So that's as far as I've gotten. In thinking all this out. I'm not sure what happens next, but I have this overwhelming feeling that it's going to be ok.

Posted by Bahiyyih at 11:15 PM | Comments (4)

March 03, 2006

on the bright side

That's where I'm living right now. The vacation seems to have refreshed me. It seemed like a lot of work at the time, though we had a great time, but I'm all happy and ready to go forward in life. I thing I like vacationing. It's good for me. Doesn't everybody need a little sun in February? And the kids are playing together really well since we got back. Much less fighting and much more imaginative play together. They've taken to having tea parties every day and have really long attention spans for quiet activites like painting and their 'projects'. And I am totally ignoring the bathroom construction. It's up to the flooring guys and the plumbers and I'm not even thinking about it anymore. Georgia has come to ignore the construction zone in her room and is sleeping in her own bed since we got back. Yeah! And here's the best part of the whole package- winter is practically over with almost no suffering on my part. My secret is being insanely preoccupied and busy with buying and selling houses and lots of drawn out remodeling projects. The vacation gave me that last push through February- both looking forward to it and being there- and that's it. It's already the Fast (no eating or drinking sunrise to sunset each day for nineteen days for Baha'is, though I haven't fasted for seven years due to procreating). And that means spring is on it's way. Hey, I've already seen robins around here. And there are daffodil shoots already poking up in my front yard. Woo hoo!

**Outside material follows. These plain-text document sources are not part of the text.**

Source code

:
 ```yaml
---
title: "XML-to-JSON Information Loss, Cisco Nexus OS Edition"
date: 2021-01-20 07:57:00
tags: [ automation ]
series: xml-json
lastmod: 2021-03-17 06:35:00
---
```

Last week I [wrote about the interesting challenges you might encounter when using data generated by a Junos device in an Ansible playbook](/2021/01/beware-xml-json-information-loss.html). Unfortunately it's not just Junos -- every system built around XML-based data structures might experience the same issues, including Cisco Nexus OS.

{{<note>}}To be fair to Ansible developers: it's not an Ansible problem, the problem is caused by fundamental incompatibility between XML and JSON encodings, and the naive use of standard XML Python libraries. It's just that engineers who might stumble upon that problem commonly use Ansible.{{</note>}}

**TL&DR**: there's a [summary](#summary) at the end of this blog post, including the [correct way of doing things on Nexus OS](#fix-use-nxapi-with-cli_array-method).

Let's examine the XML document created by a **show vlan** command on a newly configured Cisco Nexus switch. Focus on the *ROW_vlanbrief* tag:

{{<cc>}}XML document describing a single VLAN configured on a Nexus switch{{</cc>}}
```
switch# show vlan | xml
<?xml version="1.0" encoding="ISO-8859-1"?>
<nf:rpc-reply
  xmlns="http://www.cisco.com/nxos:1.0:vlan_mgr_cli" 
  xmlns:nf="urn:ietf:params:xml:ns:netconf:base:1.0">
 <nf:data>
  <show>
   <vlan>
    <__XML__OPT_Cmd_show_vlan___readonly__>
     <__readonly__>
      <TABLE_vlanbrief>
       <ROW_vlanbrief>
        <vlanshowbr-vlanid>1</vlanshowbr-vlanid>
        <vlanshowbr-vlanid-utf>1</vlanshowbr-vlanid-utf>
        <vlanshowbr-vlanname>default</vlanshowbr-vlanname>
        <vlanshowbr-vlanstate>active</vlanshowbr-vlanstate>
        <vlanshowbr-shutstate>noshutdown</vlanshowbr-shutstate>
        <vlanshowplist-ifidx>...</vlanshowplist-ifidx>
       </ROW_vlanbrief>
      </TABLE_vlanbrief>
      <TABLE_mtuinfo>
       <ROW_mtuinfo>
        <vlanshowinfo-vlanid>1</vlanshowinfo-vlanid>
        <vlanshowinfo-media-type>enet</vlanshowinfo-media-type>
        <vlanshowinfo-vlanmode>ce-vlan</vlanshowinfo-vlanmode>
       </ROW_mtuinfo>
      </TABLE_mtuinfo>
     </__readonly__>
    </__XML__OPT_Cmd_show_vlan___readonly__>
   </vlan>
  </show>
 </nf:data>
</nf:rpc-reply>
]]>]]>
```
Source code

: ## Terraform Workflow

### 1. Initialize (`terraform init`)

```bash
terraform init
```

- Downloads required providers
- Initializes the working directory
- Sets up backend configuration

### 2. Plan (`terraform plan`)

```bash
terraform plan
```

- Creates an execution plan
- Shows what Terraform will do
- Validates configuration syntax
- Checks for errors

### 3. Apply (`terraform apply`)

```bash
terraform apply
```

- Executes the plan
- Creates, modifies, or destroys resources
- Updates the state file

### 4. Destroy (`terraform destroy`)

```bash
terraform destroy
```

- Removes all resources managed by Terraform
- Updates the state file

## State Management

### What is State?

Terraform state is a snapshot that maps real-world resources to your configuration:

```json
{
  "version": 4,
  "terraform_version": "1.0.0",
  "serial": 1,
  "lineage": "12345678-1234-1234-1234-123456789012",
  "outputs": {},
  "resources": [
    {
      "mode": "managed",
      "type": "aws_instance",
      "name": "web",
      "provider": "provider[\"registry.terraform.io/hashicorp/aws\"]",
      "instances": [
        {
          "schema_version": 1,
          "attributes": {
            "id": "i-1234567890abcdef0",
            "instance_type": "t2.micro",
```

And then there's Teresa, who must have really taken in her 1st birthday on some level and benefited from the vacation because she's been just blooming since we got back. She walked into another room today, all by herself. Meaning- a room that I was not in. That was a first. And she's started nodding when she wants to say yes, and even shaking her head for no sometimes. She's making more sounds that sound more like pre-words too. She just seems really involved with the world and more aware of what's going on.

Billy says he's feeling renewed and refreshed too, and has gotten some good perspective away from daily life. He's happy he got lots of time to play with his children. And he also says he really benefited from hanging around the Allmarts for a week on account of all their good qualities in parenting and in life.